# Sharing the joy!!!



## shimmer (Jan 26, 2001)

Hello everyone

I have a new job!!! I found the perfect job for me, I think, and at the perfect time. I will be working in a "Chocolate Cafe" that sells chocolates and also is a dessert place. And if all goes well, I'm told they want me to become the assistant manager. I'm amazed! It's an elegant, relaxing atmosphere in the same area as most of the ritzy restaurants in Indianapolis, and the manager and I think the same way and have the same customer service philosophy. I just never expected something so appealing right at the beginning. Hopefully it will teach me a lot about the management side of things as well as creating atmosphere (which is almost more intriguing to me than the food... well almost). 
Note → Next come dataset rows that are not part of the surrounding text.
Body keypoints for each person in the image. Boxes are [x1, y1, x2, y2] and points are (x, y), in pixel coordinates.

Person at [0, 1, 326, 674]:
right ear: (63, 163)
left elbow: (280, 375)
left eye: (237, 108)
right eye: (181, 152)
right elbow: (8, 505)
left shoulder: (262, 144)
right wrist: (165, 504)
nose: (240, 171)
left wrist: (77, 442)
Apart from that, the chocolate at this place is incredible and has been featured in Chocolatier in the past. 

Just thought I'd share!!!!

~~Shimmer~~


----------



## kimmie (Mar 13, 2001)

How wonderful, Shimmer. I hope you will be happy in «Chocolate World». I know I would!


----------



## svadhisthana (May 6, 2001)

Congratulations!!!


----------



## campchef (Jan 5, 2001)

Rock On, Shimmer! Good luck.


----------



## w.debord (Mar 6, 2001)

Congradualations!

Is this like a coffee shop but a chocolate shop with seats? Sounds interesting. Will you be making the chocolates too? Is it just a retail location or are they doing alot of business wholesale too?
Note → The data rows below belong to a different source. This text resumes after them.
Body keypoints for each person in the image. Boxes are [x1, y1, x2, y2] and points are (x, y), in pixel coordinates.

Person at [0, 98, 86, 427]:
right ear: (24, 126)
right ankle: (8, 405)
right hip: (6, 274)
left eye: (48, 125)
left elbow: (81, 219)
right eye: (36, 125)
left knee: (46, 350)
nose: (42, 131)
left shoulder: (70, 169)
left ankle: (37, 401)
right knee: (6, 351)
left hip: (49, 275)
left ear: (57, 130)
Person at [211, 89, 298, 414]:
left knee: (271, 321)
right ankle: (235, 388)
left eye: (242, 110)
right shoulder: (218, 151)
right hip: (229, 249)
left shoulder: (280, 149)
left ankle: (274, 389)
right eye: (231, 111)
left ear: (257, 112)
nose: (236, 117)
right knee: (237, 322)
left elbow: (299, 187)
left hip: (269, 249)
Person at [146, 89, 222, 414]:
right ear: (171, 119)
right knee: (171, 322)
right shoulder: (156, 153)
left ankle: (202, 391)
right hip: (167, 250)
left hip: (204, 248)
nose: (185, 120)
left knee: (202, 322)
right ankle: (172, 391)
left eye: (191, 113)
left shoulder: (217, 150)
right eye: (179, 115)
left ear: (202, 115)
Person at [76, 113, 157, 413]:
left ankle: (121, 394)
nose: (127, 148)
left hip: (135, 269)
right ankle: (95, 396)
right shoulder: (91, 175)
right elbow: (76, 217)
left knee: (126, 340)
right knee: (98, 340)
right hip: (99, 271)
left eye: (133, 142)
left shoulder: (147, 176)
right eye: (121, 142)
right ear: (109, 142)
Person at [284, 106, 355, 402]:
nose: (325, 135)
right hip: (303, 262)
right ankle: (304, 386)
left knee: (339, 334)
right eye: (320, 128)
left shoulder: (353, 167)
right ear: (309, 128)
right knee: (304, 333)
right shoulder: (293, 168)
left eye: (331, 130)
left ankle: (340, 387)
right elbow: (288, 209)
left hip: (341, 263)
Give us some examples of the types of chocolates they feature if you have the time?


----------



## isa (Apr 4, 2000)

That is great Shimmer! Congratulations I hope you will be happy there.


----------



## nancya (Apr 30, 2001)

Congratulations Shimmer! Sounds like a wonderful job and a terrific opportunity.

Feel free to share as much of the chocolate as you like.


----------



## pastrychef_den (Jun 30, 2001)

Congratulations!!! Good luck...

I know you'll have a great time there and I know it will provide a great learning opportunity for you. 

Keep us Posted...


----------



## momoreg (Mar 4, 2000)

I'm looking forward to hearing more about the place, and your job there.


----------



## mezzaluna (Aug 29, 2000)

Good going, Shimmer! I hope this leads you to wonderful things.


----------



## pastachef (Nov 19, 1999)

Congratulations, Shimmer! That sounds like a fun place to work


----------